Einen Ausblick auf die Art der anstehenden Veränderungen geben die Auswirkungen der Zuwanderung kurdisch-libanesischer Großfamilien, bei denen viele der problematischen Folgen von Migration aus dem Nahen Osten in konzentrierter Form auftreten. Diese Großfamilien gehören der Volksgruppe der Mhallami (auch Mhallamiye genannt) an, bei denen es sich um arabischsprachige sunnitische Muslime handelt, die vorwiegend im Südosten der Türkei sowie im Libanon ansässig sind. Angehörige dieser Gruppe reisten vorwiegend zwischen 1975 und 1990 nach Deutschland ein und siedelten sich mit Schwerpunkt in Berlin, Bremen und dem Ruhrgebiet an. Ihre zahlenmäßige Stärke wird aktuell auf rund 30000 Personen geschätzt.
Was die Bewertung der Folgen der Zuwanderung dieser Familien angeht, so ist das Urteil von Experten fast einhellig negativ. Laut Staatsanwaltschaft Berlin etwa sind mafiöse Strukturen in diesem Bereich »eindeutig vorhanden«. Die verstorbene Berliner Jugendrichterin Kirsten Heisig warf den auffälligen Familien die »hemmungslose Schädigung der Gesellschaft« vor, während der Sozialwissenschaftler Ralph Ghadban in ihrem Verhalten eine »Bedrohung für den sozialen Frieden« sieht. Roman Reusch, ein ehemaliger Leiter der Intensivtäter-Abteilung der Staatsanwaltschaft Berlin, warnte in diesem Zusammenhang vor künftigen »bürgerkriegsähnlichen Zuständen«. Ein Bericht einer Kommission des Bundeskriminalamts stellte außerdem fest, daß jegliche Integrationsversuche bei dieser Gruppe gescheitert seien und die Unterbindung der von ihr ausgehenden organisierten Kriminalität auch im günstigsten Fall »nur noch in Teilbereichen« möglich sein werde.

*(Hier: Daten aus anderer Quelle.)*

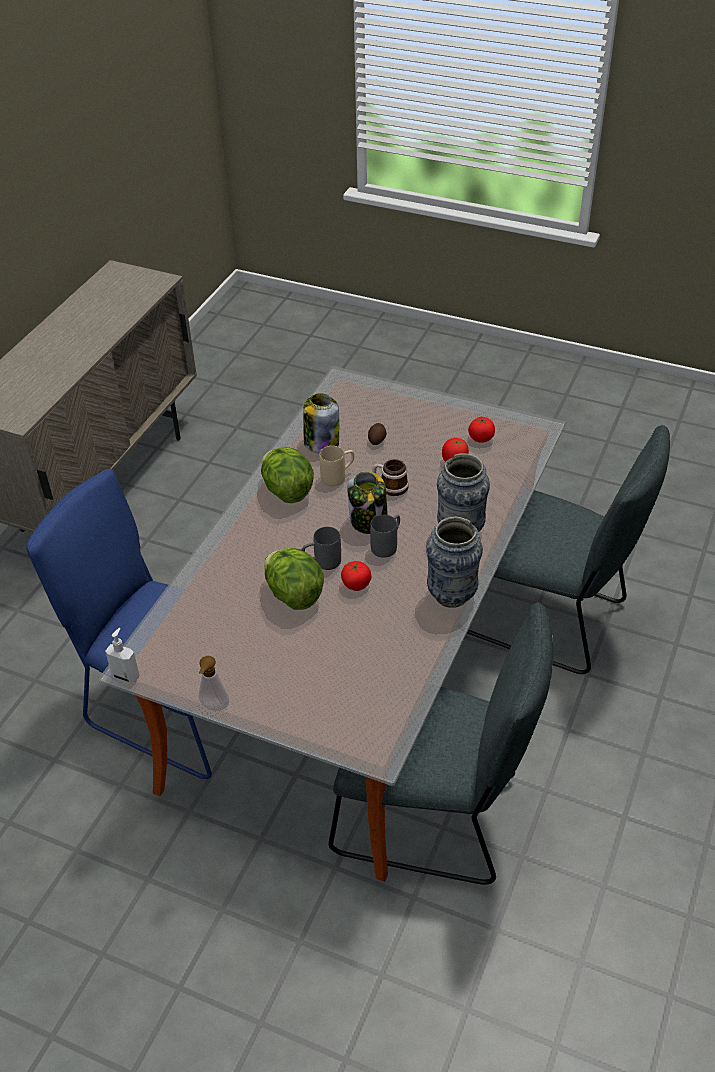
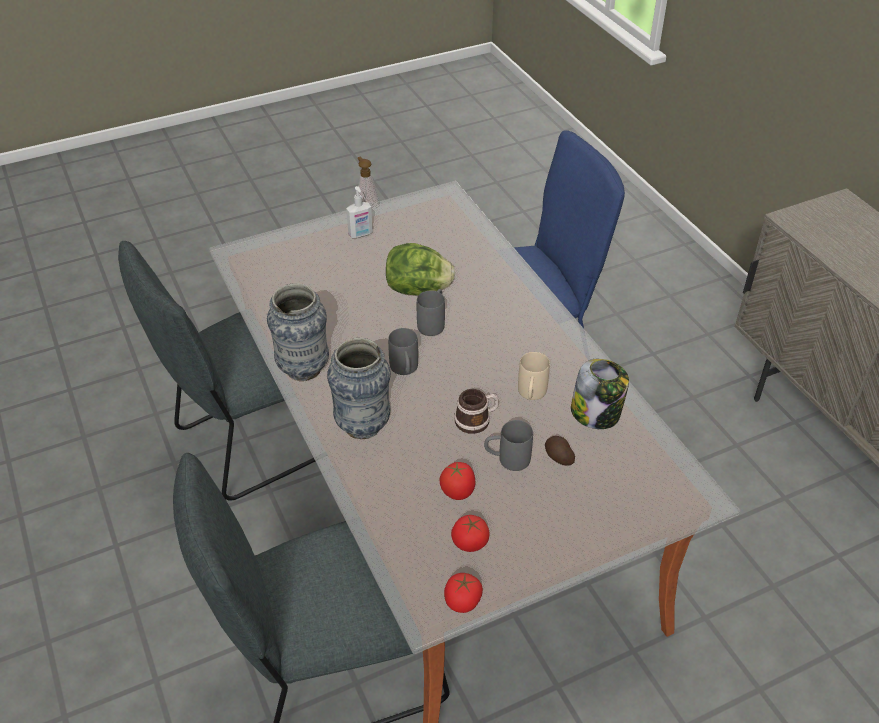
camera: 130 degrees right, 0 degrees up
(126, 675) = (442, 189): soap dispenser -> soap dispenser (360, 234)
(287, 491) = (547, 352): lettuce -> none
(356, 584) = (386, 327): tomato -> tomato (462, 601)
(368, 520) = (448, 377): jar -> none
(405, 457) = (507, 459): none -> grey mug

Gegenwärtig gehören unter anderem Drogenhandel, Prostitution, Raubüberfälle, Schutzgelderpressung und Menschenhandel zu den Feldern, auf denen die Familien aktiv sind. Der frühere Bezirksbürgermeister von Berlin-Neukölln, Heinz Buschkowsky, sagte dazu, daß sie aufgrund ihrer Gewaltbereitschaft und ihres besonderen ethnisch-familiären Zusammenhalts mittlerweile eine unangefochtene Führungsrolle in diesem Bereich in der Stadt einnehmen würden. Die Großfamilien unterscheiden sich dabei zunächst allgemein wenig von anderen Strukturen der Organisierten Kriminalität, die ebenfalls nach dem Abstammungsprinzip organisiert sind. Kulturelle Faktoren tragen jedoch dazu bei, daß MhallamiClans in einigen Fällen auf besonders problematische Weise in Erscheinung treten.
Laut Bremer Polizei sind gut integrierte Libanesen in den auffälligen Familien »absolute Ausnahmen«, und laut Ralph Ghadban ist die jüngere Generation hier noch schlechter integriert als die ältere. Bis zu 90 Prozent der Angehörigen dieser Gruppe leben gegenwärtig von Transferleistungen. Die heiratsfähigen Töchter werden im Rahmen arrangierter Ehen oft an Verwandte oder an Mitglieder befreundeter Familien verheiratet, wobei die Kinderzahlen pro Frau Zahlen im Bereich von einem Dutzend und mehr erreichen können. Die Familien sind hierarchisch und patriarchisch organisiert. Sie werden von Familienoberhäuptern angeführt, denen die anderen männlichen Familienmitglieder in der Regel bedingungslosen Gehorsam leisten. In der Hierarchie folgen die Söhne, wobei die älteren über den jüngeren stehen. Der Grad der entsprechenden Unterordnung wird etwa dadurch erkennbar, daß die Familien zum Teil von jüngeren Mitgliedern verlangen, sich vor Gericht zu belasten, um ältere Mitglieder zu schützen.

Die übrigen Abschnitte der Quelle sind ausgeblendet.